Background: The arterial wall intima is composed of endothelial cells and fenestrated elastic lamina adjacent to the smooth muscle cells of the tunica media. This intra-arterial barrier is subjected to the physical stresses imposed by the flowing blood. We developed a multi-layer tissue-engineered barrier that mimics the inner in vivo structure of the arterial intima in order to allow for in vitro mechanobiology studies.

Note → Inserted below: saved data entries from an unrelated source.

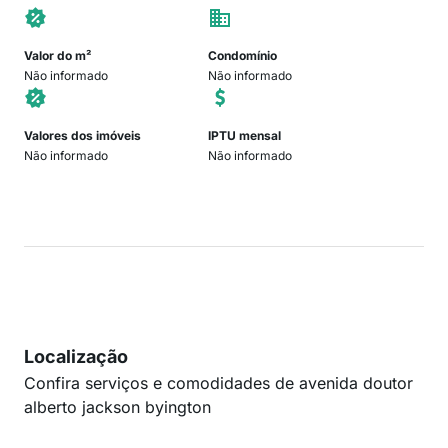
Valor do m²
Condomínio
Não informado
Não informado
Valores dos imóveis
IPTU mensal
Não informado
Não informado
Localização
Confira serviços e comodidades de avenida doutor
alberto jackson byington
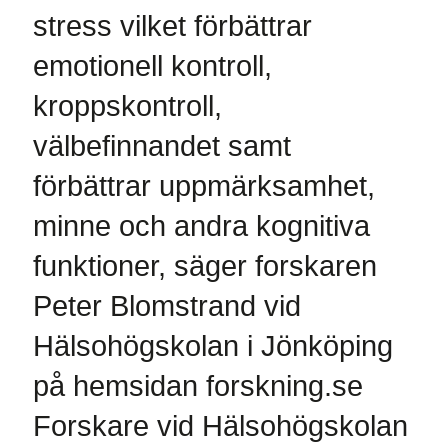
stress vilket förbättrar
emotionell kontroll,
kroppskontroll,
välbefinnandet samt
förbättrar uppmärksamhet,
minne och andra kognitiva
funktioner, säger forskaren
Peter Blomstrand vid
Hälsohögskolan i Jönköping
på hemsidan forskning.se
Forskare vid Hälsohögskolan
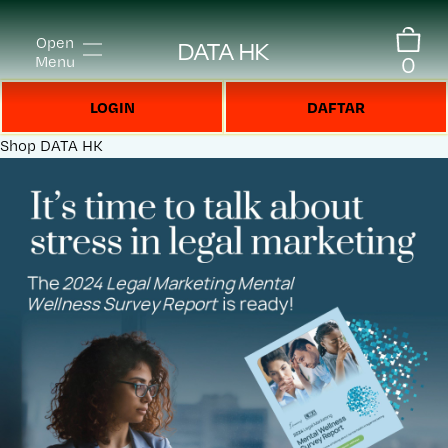
Open
DATA HK
0
Menu
LOGIN
DAFTAR
Shop
DATA HK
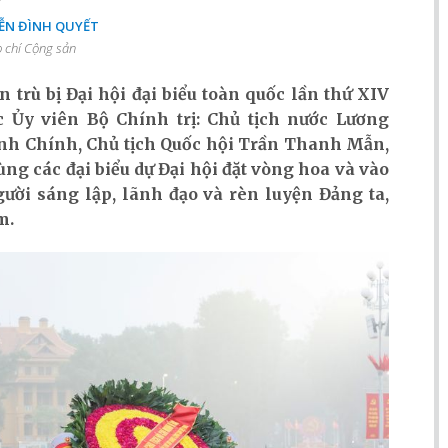
N ĐÌNH QUYẾT
 chí Cộng sản
ên trù bị Đại hội đại biểu toàn quốc lần thứ XIV
 Ủy viên Bộ Chính trị: Chủ tịch nước Lương
h Chính, Chủ tịch Quốc hội Trần Thanh Mẫn,
ng các đại biểu dự Đại hội đặt vòng hoa và vào
ười sáng lập, lãnh đạo và rèn luyện Đảng ta,
m.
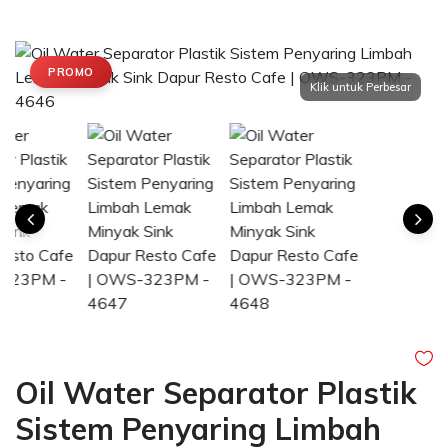
PROMO
Oil Water Separator Plastik
Sistem Penyaring Limbah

Methods: A co-culture of endothelial and smooth muscle cells has been developed on a collagen-coated PTFE synthetic membrane. We used custom-designed wells developed in our lab that can be disassembled for insertion of the co-culture model in flow chambers. The collagen coated membrane was also coated with human fibronectin and then seeded with human umbilical arterial smooth muscle cells (HUASMC). After 24 hours we coated the HUASMC with collagen and seeded with human umbilical vein endothelial cells (HUVEC). After an additional 2 days, the tissue engineered barrier was ready for application of wall shear stresses (WSS) induced by steady flow.
Results: Confocal imaging was used to verify that the in vitro model is composed of a multi-layer model of HUVEC on top of HUASMC. We used antibodies that depicted the actin, focal adhesion and VE-cadherin of the HUVEC and the HUASMC actin. Then, we exposed the co-culture model to steady WSS 4 and 12 dyn/cm2.
Conclusions: We developed an in vitro model of the arterial intimal barrier and investigated the inter-connection effects between the endothelial and smooth muscle cells under simulations of physiological WSS.